Wrapping up, we build or final catalog parser:
// catalog parser
StAXObjectBuilder<Catalog> catalogParser =
new StAXObjectBuilder("catalog", () -> new Catalog());
catalogParser.addHandler(articleParser,
(catalog, article) -> catalog.getArticles().add(article);
this.catalogParser = catalogParser;
I’ll leave it as an exercise to the reader to add a handler for the catalog version.
That’s it! We’ve declared a complete XML parser for our object model in only 50 lines of code, including nesting and list handling. Furthermore, the code is easy to read, maintain, and understand.
Using the parser
Using the parser is easy:
public static void main() {
// Core SaTX setup
XMLInputFactory inputFactory = XMLInputFactory.newFactory();
InputStream in = FileInputStream("catalog.xml");
XMLEventReader eventReader = inputFactory.createXMLEventReader(in);
// Our CatalogParser
CatalogParser catalogParser = new CatalogParser();
// Our Data
Catalog catalog = catalogParser.parse(eventReader);
// do something with catalog...
}
I hope you’ve enjoyed this tutorial and I hope you never have to hand-code an XML parser in Java again!
Please feel free to use, extend, and adapt the StAXObjectBuilder to your own needs. The class is small and easy to customize for specific use-cases.

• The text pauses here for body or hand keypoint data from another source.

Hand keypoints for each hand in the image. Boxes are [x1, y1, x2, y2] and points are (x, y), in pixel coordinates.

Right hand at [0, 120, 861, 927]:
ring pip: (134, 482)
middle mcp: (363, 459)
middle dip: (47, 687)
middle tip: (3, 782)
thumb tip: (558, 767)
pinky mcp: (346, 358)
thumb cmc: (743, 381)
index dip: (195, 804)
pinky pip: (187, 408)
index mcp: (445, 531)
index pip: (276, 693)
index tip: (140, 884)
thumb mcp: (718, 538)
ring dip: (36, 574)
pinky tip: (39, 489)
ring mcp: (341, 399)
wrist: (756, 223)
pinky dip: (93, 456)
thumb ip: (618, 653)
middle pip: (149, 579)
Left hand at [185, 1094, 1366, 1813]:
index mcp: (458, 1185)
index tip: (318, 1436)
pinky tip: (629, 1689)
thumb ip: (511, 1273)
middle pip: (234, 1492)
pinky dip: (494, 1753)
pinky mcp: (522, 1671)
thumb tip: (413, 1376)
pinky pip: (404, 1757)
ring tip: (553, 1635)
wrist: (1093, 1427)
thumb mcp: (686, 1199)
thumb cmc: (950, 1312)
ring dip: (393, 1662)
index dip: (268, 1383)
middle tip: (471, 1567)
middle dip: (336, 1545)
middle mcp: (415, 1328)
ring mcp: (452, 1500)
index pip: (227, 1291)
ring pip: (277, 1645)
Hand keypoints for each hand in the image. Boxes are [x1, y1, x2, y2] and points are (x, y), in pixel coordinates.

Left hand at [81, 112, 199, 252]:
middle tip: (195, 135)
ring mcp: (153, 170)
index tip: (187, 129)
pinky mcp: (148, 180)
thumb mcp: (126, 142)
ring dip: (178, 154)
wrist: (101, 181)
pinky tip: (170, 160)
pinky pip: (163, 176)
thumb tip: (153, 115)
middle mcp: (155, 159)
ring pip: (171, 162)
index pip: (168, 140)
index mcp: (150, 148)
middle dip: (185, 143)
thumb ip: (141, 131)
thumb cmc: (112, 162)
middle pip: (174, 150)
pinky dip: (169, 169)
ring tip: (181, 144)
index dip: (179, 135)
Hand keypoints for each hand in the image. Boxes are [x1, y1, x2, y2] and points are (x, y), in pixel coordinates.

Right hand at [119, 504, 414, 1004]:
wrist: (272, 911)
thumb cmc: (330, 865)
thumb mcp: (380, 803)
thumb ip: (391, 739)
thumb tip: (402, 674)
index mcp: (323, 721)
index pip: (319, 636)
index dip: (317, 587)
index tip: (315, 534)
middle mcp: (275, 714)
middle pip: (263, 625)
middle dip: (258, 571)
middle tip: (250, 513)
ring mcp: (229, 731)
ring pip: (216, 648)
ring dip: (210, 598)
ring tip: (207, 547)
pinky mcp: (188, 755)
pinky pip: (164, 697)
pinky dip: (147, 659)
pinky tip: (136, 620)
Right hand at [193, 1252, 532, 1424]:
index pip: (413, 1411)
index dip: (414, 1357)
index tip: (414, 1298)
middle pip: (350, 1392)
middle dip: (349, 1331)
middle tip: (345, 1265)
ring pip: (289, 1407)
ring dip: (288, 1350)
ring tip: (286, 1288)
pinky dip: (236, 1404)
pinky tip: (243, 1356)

You can even adapt the class for efficient and continuous stream parsing. For example, instead of returning new object instances for each encountered tag, you could return final references to local variables. Then, during parsing, handle the child data immediately instead of building up a complex data model in memory (e.g. write the data to a database). This could greatly simplify your stream processing code without hurting performance.
Enjoy!
-Nick